▶ [To be done]:
**a)** Quote the email about APR locks word for word, everything from "On Friday, December" down to "srclib/apr/include/arch/unix/apr_private.h .".
**b)** Extend the mailing-list message on APR global mutexes by writing what follows its final line.

▶ [Extract provided]:
==================================================
On Friday, December 13, 2002, at 09:06 AM, <[EMAIL PROTECTED]> wrote:
On Fri, 13 Dec 2002, Aaron Bannert wrote:
On Thursday, December 12, 2002, at 12:34 PM, Greg Ames wrote:I dug into APR locks a little bit. The apr_global_mutex_* functions turn into two separate syscalls, with #if APR_HAS_THREADS around the thread mutexing. So unfortunately they wouldn't save us any syscalls :-( :-( But they might save a little bit of function call overhead.
Another interesting place to look is in
srclib/apr/include/arch/unix/apr_private.h .
There are several xxxx_IS_GLOBAL symbols for various serialization
mechanisms. On my Linux box, all of them are #undef'ed and commented
out, including fcntl and flock which are the two choices for
apr_file_lock. Madhu, could you take a look there and see what you've
got?
==================================================
▶ [Material shown]:
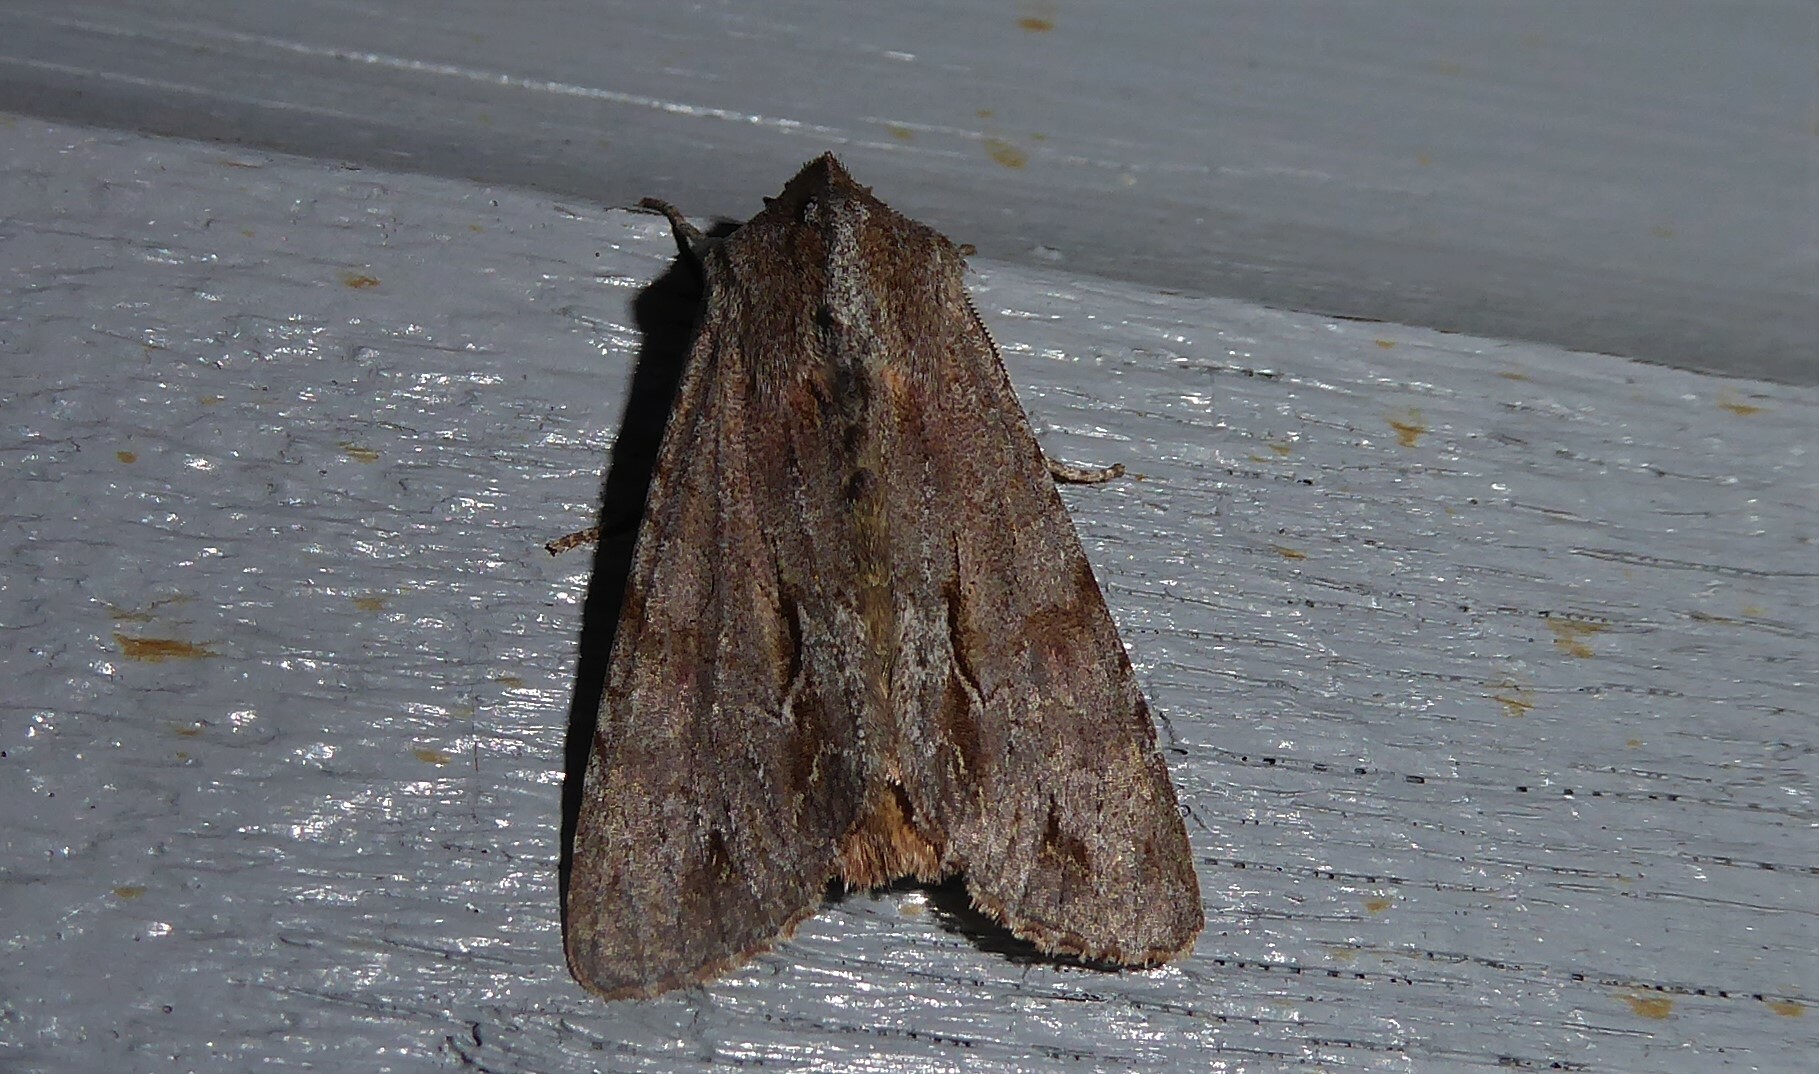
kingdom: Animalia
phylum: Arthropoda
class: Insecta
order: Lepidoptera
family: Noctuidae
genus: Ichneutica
==================================================
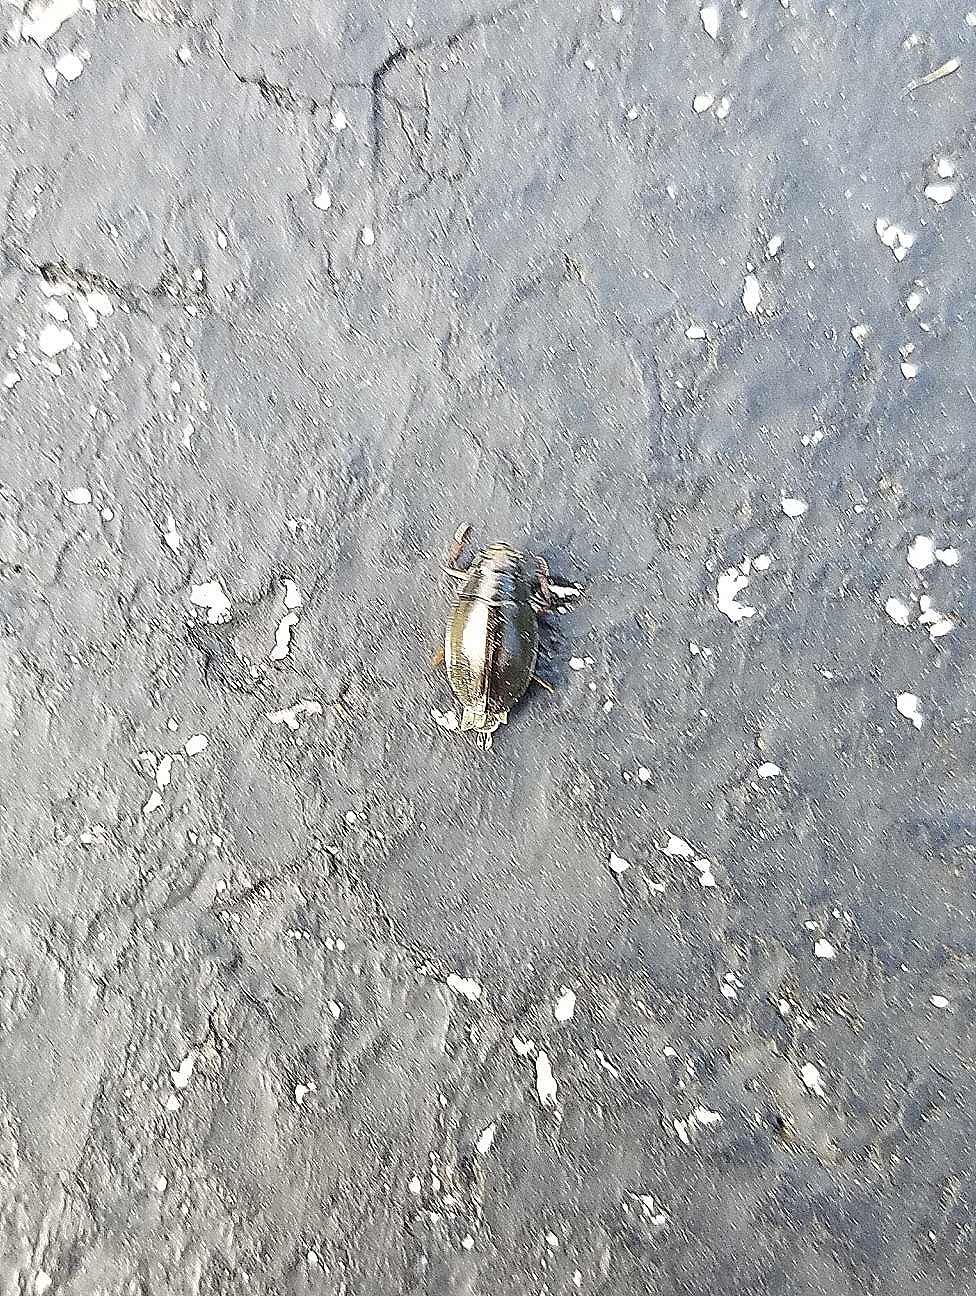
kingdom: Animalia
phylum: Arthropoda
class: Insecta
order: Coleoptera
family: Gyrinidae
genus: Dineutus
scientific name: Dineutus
==================================================
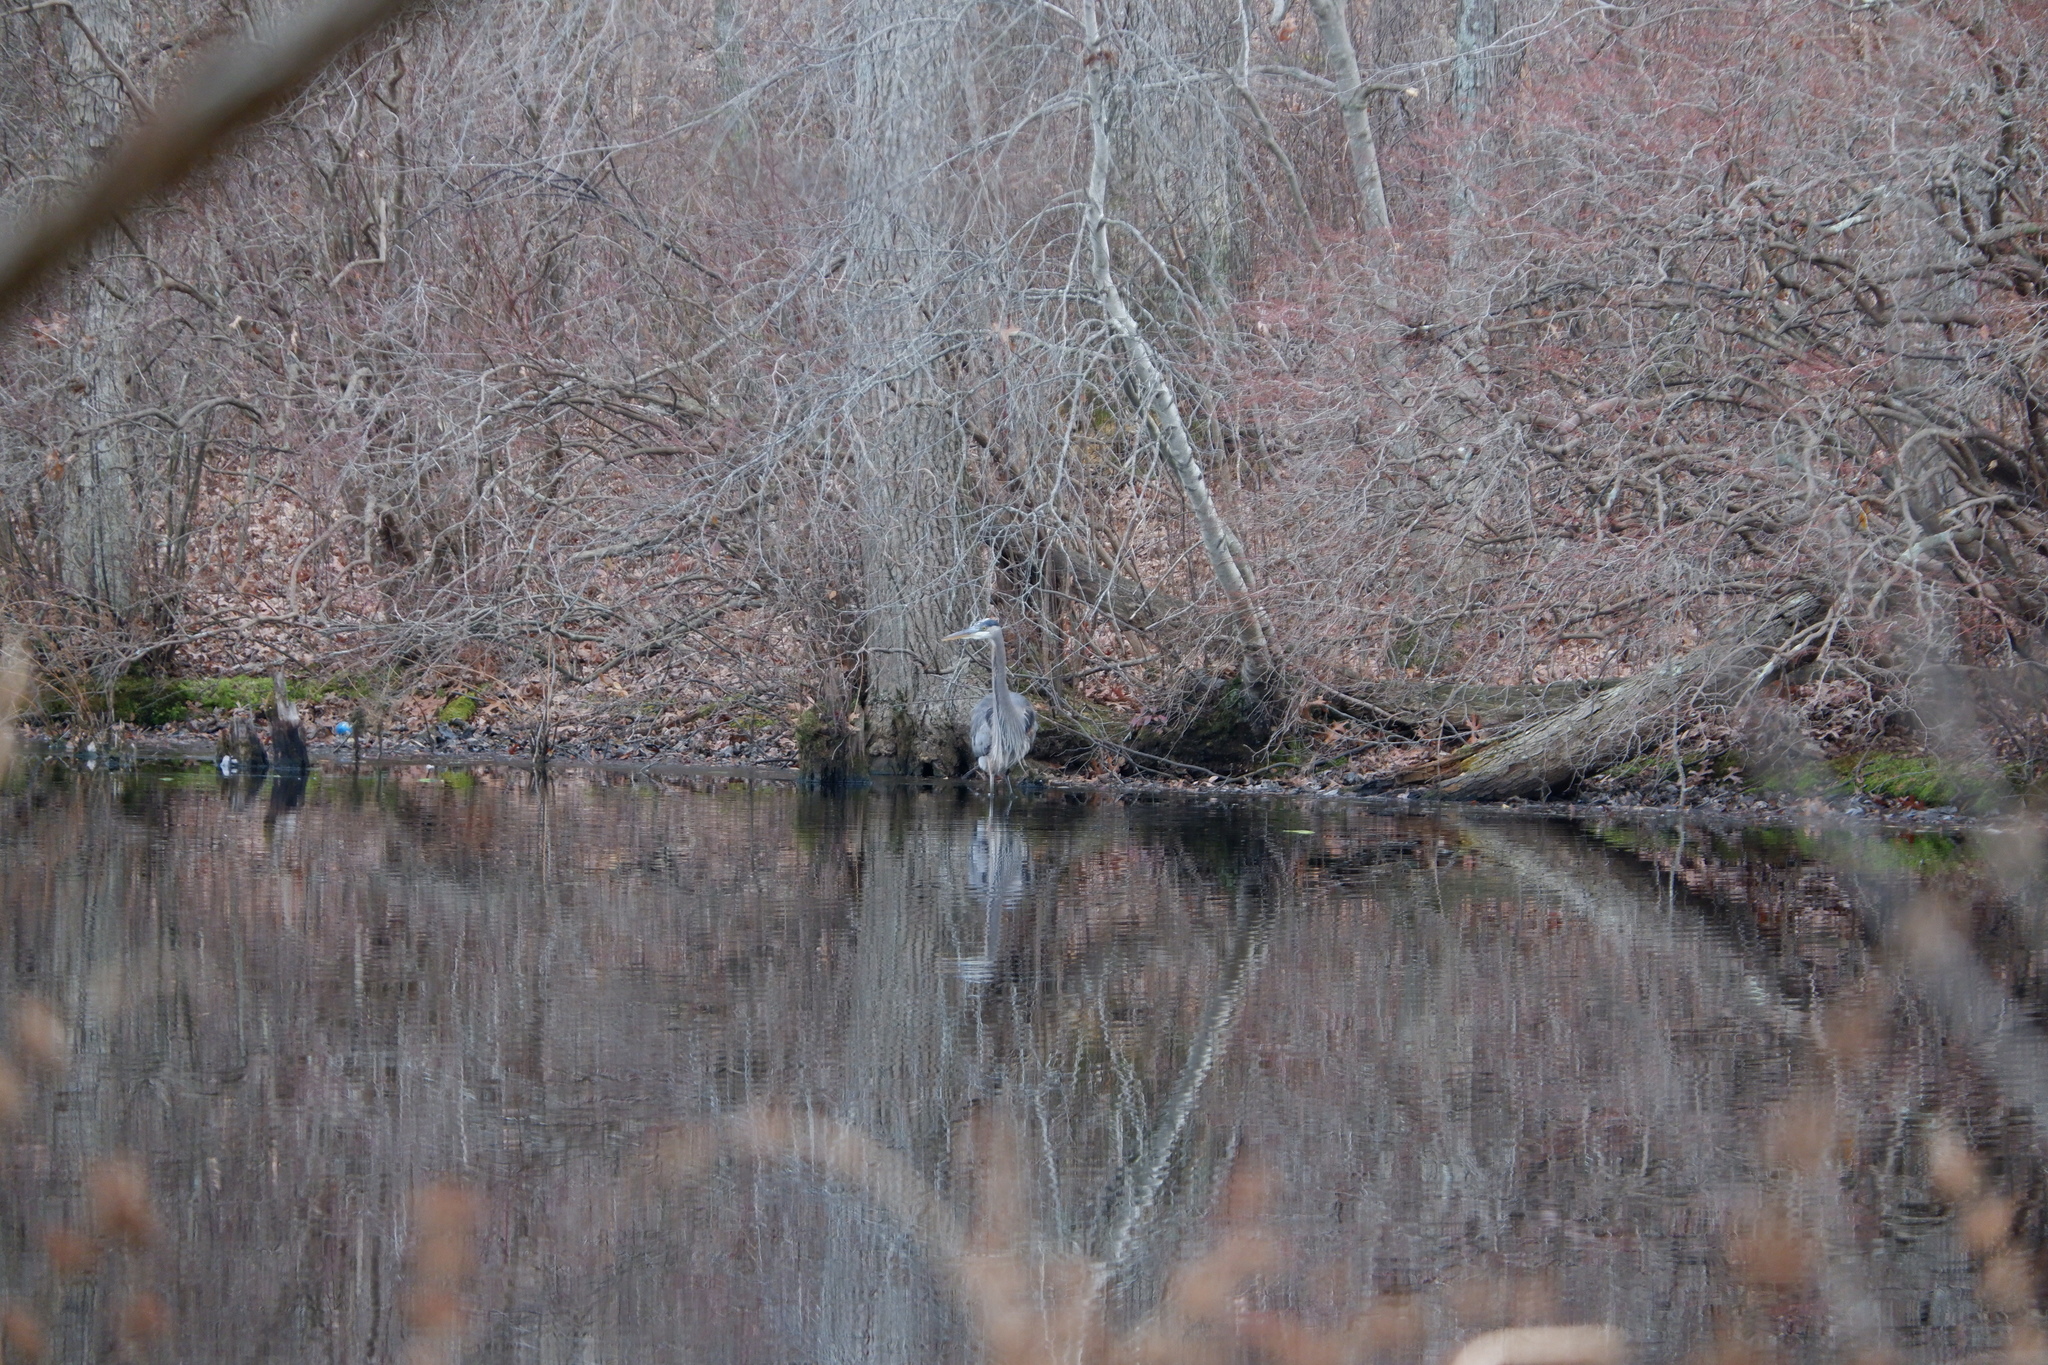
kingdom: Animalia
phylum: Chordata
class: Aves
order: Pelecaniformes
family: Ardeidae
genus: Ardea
==================================================
▶ [Replies]:
**a)**
On Friday, December 13, 2002, at 09:06 AM, <[EMAIL PROTECTED]> wrote:
On Fri, 13 Dec 2002, Aaron Bannert wrote:
On Thursday, December 12, 2002, at 12:34 PM, Greg Ames wrote:I dug into APR locks a little bit. The apr_global_mutex_* functions turn into two separate syscalls, with #if APR_HAS_THREADS around the thread mutexing. So unfortunately they wouldn't save us any syscalls :-( :-( But they might save a little bit of function call overhead.
Another interesting place to look is in
srclib/apr/include/arch/unix/apr_private.h .

**b)**
You really shouldn't use those xxxx_IS_GLOBAL symbols for anything outside of APR. They are there for platforms like s390 where some of the file-based locks do actually serialize multiple threads within multiple processes.
Um, then why in the world are those symbols in a public header file? They
are only ever used inside of APR, so they should exist in apr_private.h,
not apr.h.
They are in apr_private.h.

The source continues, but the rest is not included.